The young adult genre seems to have been on a downturn (or it is possible I am older). But as a teenager, I would consume any and all books placed in the category I could lay my hands on. Perhaps my reading habit developed not out of consuming serious literature but from also learning how to consume fun, unserious things that cater to specific aspirations. Like reading a love story set in college as a yearning 14-year-old.
Among those, the genre of the trope-rich romance novel set on an idyllic university campus – the one that has a meet-cute, a little bit of obstacle and finally ends with them together – definitely appealed to my sensibilities then. But tropes have acquired something of a negative connotation now. More subversive art forms have taken over, hyper-aware of the standard depiction. You are always on your toes, the narrator keeps breaking the fourth wall, and escapism is dead.
Out in the world
Still, when used less formulaically, tropes can often generate fun, light reads that afford the reader a form of escape. You can finish such a book in a single setting. This and more is what Liberal Hearts accomplishes. Nayantara Violet Alva’s debut novel is set in an elite university in rural Sonipat, Haryana. It is not hard to imagine the inspiration of this book – the author herself is an alumna of Ashoka University, a not-for-profit institution set in, surprise surprise, Sonipat.
My initial interest in the book was piqued less by its contents and more by the social media buzz linking it to my alma mater.
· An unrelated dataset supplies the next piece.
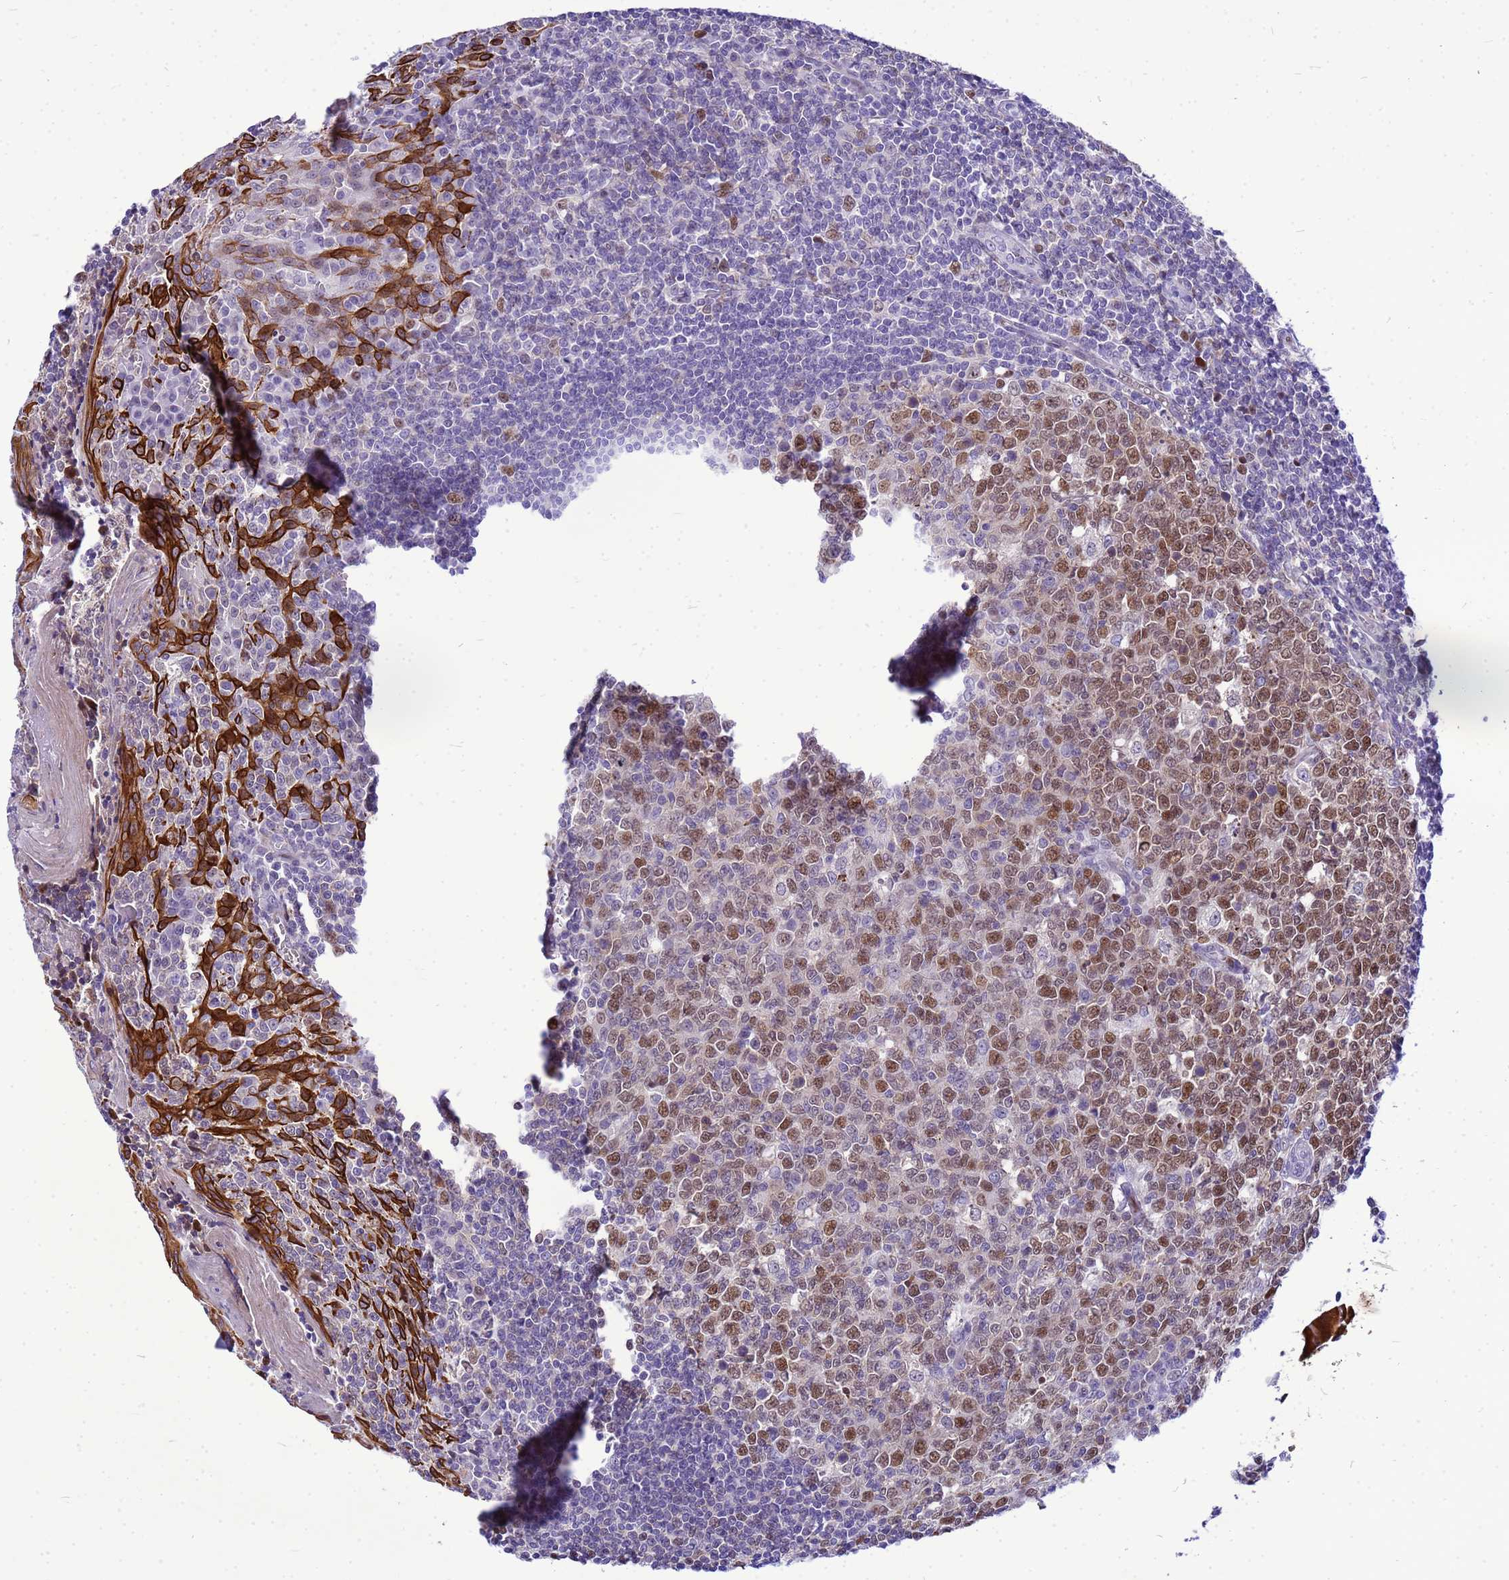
{"staining": {"intensity": "moderate", "quantity": "25%-75%", "location": "nuclear"}, "tissue": "tonsil", "cell_type": "Germinal center cells", "image_type": "normal", "snomed": [{"axis": "morphology", "description": "Normal tissue, NOS"}, {"axis": "topography", "description": "Tonsil"}], "caption": "A medium amount of moderate nuclear expression is identified in about 25%-75% of germinal center cells in benign tonsil. The staining is performed using DAB (3,3'-diaminobenzidine) brown chromogen to label protein expression. The nuclei are counter-stained blue using hematoxylin.", "gene": "ADAMTS7", "patient": {"sex": "male", "age": 27}}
Since I have spent my own formative years at Ashoka University, my predispositions and understanding of the place had already led me to an instant opinion of the book – that perhaps the novel would depict the experience of living in a place like this rather than focusing on the characters. I was proven wrong very quickly.
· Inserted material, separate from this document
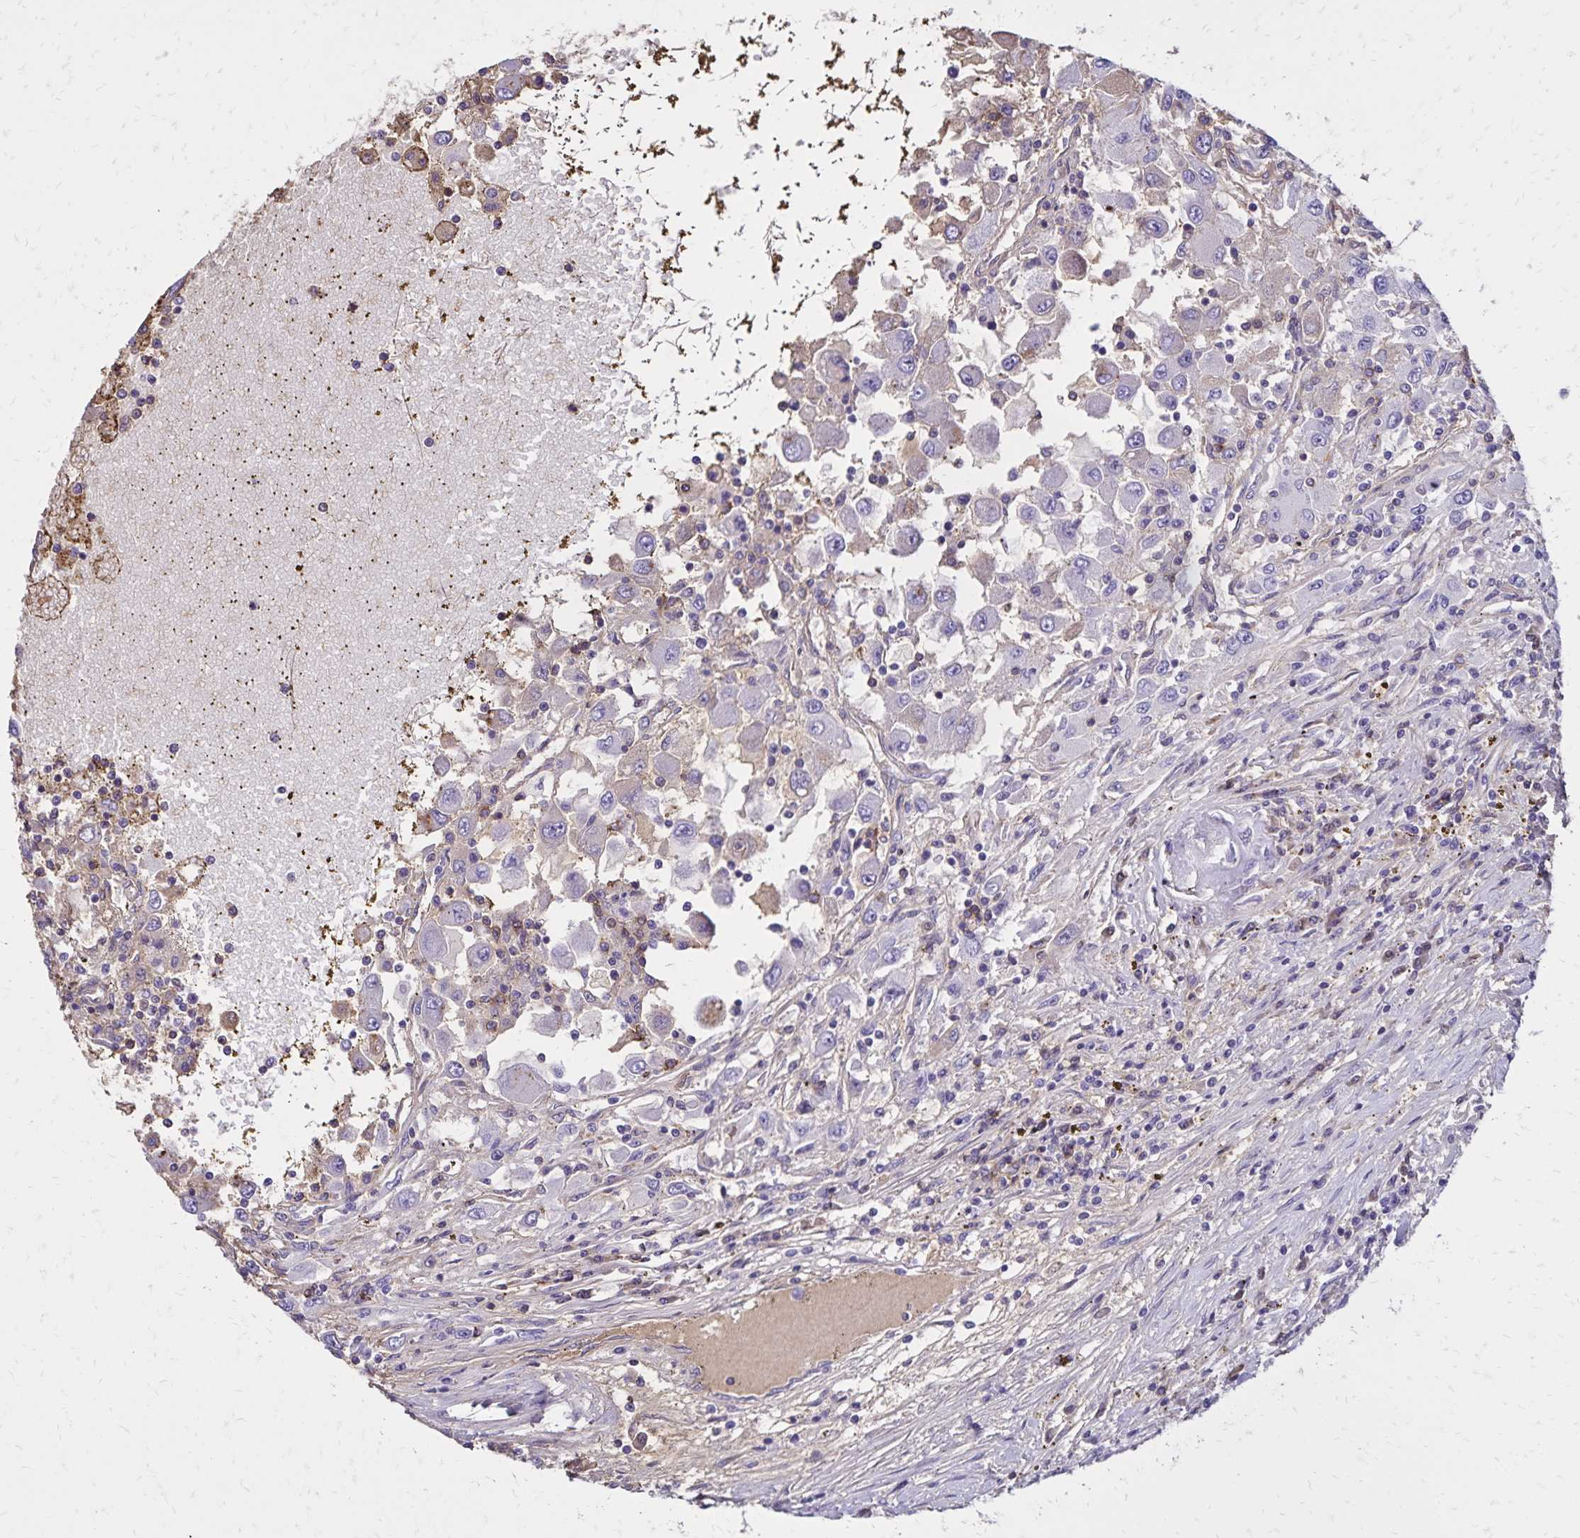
{"staining": {"intensity": "negative", "quantity": "none", "location": "none"}, "tissue": "renal cancer", "cell_type": "Tumor cells", "image_type": "cancer", "snomed": [{"axis": "morphology", "description": "Adenocarcinoma, NOS"}, {"axis": "topography", "description": "Kidney"}], "caption": "A high-resolution image shows immunohistochemistry (IHC) staining of renal adenocarcinoma, which reveals no significant positivity in tumor cells.", "gene": "CD27", "patient": {"sex": "female", "age": 67}}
Liberal Hearts revolves around Namya – a first-year undergraduate student at Maurya College of Liberal Arts (MCLA). She is rich, privileged and is mostly estranged from her parents, who are divorced. She is plagued by self-doubt, is lost in the sea of self-assured rich kids, and largely seems to have no sense of self as the book begins. Our protagonist lucks out with a quirky roommate, Pari, who soon becomes her confidant, and a close friend, Mehreen, who takes on the role of being her support system. The male lead is Vir Kumar Yadav, a promising student from Sonipat who studied at a fancy school on a scholarship, but, owing to extenuating circumstances now sells illicit alcohol to the students at MCLA to make ends meet.
The book has a couple of palpable themes – perhaps the most prominent being cultural and class politics. What happens to the village when an imposing college espousing liberal values makes this unlikely location its home? As the villagers and students interact through numerous chapters, we come to find a complicated web of socio-political forces at play. Liberalism turns on its head as both groups grapple with their respective value systems. Within the university, too, students struggle with notions of freedom and how these become inextricably linked with privilege and entitlement.
But it is also true that these seem to be hyper-specific to this particular environment. Context-setting is something that the author could have done better, so as to make it more universal. Sometimes it felt like I was in on a big inside joke that many others may not get.
An entertaining caricature
The book’s strength, however, is its ability to caricature in a way that is entertaining. If you are someone who has studied at one of these universities or knows someone who has, it is not hard to find their character in this book. There are the loud-mouthed, so-called progressive boys who sleep with girls and then discuss them loudly and lewdly in the canteen with their friends. There are the uppity students in the classrooms that take up so much space that even the professor retreats into the background. There are the fashionable, put-together girls wearing their Janpath jhumkas and their FabIndia kurtas attempting to reverse inequality in the world one English class at a time.
There is the sexual fluidity, the polyamorous relationships, the nice queer man, the hot senior you cannot stop looking at, the man who read Dostoevsky once but will never stop talking about it – the list is endless. The book plays in your head like a movie. Much like the narrator who seems to have taken Jab We Met to heart, the book is fun, frothy and coming of age and the character arc is very similar to Aditya Kashyap going through the motions – ending with an explosive denouement, which I have no intention of spoiling.
Perhaps readers aching for a serious revelation about their own experiences at college may not find this book interesting or fulfilling. But if you are fourteen and watched Student of the Year for nothing but the Kukkad song, this is your book. I finished Liberal Hearts in one sitting, it is fun in all the right ways, just like old-school Bollywood is. Reminiscent of Rocky and Rani Kii Prem Kaahani’s success at the box office, this book will, if nothing else, keep you hooked to the very end, if only to check whether our protagonists get their happy ending or not.
Liberal Hearts, Nayantara Violet Alva, Penguin India.